La piattaforma rappresenta un nuovo strumento di dialogo tra amministrazione e territorio, con l’intento di rendere più strutturato il confronto sulle scelte che riguarderanno uno dei quartieri napoletani interessati da uno dei più importanti interventi di recupero urbano.

La fase di test coinvolge trenta realtà del territorio
Il primo passaggio operativo riguarda una comunità ristretta composta da associazioni e comitati che hanno già maturato esperienza sulle principali questioni legate a Bagnoli. Il loro compito sarà quello di sperimentare gli strumenti previsti dalla piattaforma e fornire indicazioni utili per migliorarne il funzionamento. Tra le modalità di partecipazione previste ci sono consultazioni online, community digitali e tavoli di lavoro dedicati a specifiche tematiche della rigenerazione. L’obiettivo è verificare l’efficacia degli strumenti prima del coinvolgimento diretto di tutti i cittadini interessati.

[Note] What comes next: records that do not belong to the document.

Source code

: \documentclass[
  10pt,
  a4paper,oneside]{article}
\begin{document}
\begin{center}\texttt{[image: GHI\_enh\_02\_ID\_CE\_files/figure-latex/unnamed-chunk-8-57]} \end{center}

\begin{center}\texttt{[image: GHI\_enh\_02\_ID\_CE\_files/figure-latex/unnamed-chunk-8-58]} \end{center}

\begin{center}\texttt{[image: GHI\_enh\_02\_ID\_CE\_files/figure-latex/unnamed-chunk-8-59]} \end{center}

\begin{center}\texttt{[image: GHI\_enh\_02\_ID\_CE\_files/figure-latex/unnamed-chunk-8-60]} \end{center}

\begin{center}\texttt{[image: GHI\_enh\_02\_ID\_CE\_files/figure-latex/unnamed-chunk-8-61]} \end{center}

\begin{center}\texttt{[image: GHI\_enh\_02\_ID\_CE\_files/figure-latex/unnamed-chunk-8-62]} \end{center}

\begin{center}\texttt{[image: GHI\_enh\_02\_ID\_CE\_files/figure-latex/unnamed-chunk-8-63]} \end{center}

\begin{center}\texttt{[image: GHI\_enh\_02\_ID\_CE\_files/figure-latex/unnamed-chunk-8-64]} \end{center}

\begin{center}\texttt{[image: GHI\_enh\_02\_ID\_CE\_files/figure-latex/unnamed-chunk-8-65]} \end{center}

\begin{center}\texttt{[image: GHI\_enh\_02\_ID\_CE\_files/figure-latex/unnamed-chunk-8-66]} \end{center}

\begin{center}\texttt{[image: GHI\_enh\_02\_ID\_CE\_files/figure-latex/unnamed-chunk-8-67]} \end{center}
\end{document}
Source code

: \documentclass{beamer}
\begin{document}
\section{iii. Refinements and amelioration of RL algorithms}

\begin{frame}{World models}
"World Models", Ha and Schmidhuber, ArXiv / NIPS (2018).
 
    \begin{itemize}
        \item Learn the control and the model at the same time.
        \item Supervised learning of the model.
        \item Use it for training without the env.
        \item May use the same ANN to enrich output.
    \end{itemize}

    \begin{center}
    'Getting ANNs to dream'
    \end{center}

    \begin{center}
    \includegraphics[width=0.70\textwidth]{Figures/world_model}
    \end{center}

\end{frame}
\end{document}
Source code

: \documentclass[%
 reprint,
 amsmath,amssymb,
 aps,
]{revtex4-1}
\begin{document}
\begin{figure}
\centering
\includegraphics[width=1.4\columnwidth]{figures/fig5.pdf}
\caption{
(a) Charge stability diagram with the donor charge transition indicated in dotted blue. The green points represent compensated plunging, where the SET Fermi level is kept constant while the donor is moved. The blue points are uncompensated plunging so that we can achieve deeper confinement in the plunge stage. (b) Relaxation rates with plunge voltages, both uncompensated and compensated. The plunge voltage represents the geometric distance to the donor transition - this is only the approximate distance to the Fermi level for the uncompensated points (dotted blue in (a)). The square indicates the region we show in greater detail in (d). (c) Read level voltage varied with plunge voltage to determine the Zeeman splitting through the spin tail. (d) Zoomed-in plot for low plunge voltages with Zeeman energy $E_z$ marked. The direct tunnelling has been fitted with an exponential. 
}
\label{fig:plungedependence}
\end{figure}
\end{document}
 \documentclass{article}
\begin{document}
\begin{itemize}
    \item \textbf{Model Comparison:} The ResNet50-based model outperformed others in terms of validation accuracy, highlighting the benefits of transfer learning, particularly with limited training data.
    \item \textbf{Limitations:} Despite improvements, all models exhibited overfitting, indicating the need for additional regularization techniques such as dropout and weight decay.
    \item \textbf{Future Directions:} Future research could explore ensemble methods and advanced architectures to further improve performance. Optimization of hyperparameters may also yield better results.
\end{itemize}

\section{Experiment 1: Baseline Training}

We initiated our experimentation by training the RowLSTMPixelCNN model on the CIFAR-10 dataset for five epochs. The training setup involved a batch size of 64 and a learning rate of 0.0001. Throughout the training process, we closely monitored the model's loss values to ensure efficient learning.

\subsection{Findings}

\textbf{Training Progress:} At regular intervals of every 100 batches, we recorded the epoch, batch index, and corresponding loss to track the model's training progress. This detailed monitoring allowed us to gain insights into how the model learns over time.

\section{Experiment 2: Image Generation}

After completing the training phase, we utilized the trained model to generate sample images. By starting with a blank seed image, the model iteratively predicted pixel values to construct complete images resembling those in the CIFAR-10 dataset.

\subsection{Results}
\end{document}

“La fase di sperimentazione rappresenta un passaggio essenziale per verificare sul campo l’efficacia degli strumenti previsti e raccogliere indicazioni utili alle esigenze della comunità. L’obiettivo è accompagnare il percorso di rigenerazione con un processo partecipativo solido, trasparente e realmente condiviso”, ha spiegato Giuseppe Napolitano, dirigente tecnico della struttura commissariale e responsabile unico del progetto.
Il modello scelto punta a introdurre anche nel Mezzogiorno un’esperienza di community partecipativa digitale già adottata in altri contesti europei e in alcune realtà italiane, con l’obiettivo di favorire un rapporto più diretto tra cittadini e istituzioni.
Dopo la sperimentazione partirà la partecipazione aperta a tutti
Terminata la fase di avvio, il progetto prevede una successiva apertura alla cittadinanza attraverso una “Call to action” che consentirà ai residenti e agli interessati di entrare nella community di BagnoliViva. Gli utenti potranno partecipare a sondaggi, consultazioni pubbliche e incontri digitali dedicati ai temi più rilevanti per la rigenerazione dell’area. I contributi raccolti potranno alimentare discussioni e tavoli di confronto sui diversi aspetti del progetto. All’interno dello spazio community sarà inoltre possibile pubblicare iniziative, eventi, assemblee pubbliche, laboratori e appuntamenti culturali organizzati da associazioni locali, comitati, enti del Terzo settore e gruppi di cittadini. La piattaforma non sarà quindi soltanto uno strumento per raccogliere opinioni, ma anche un luogo per mettere in rete attività e proposte provenienti dal territorio.
BagnoliViva e il nuovo percorso di partecipazione
Con “Bagnoli Partecipa”, il portale BagnoliViva amplia le proprie funzioni e introduce un sistema dedicato al confronto continuo sulla trasformazione dell’area. La partecipazione viene inserita come elemento del processo di rigenerazione, con l’obiettivo di raccogliere contributi durante le diverse fasi del progetto. La sperimentazione avviata con le associazioni rappresenta il primo banco di prova per definire modalità operative, strumenti digitali e forme di coinvolgimento della comunità.
Il percorso proseguirà nei prossimi mesi con l’estensione della piattaforma ai cittadini, chiamati a contribuire attraverso idee, osservazioni e proposte sul futuro di Bagnoli-Coroglio.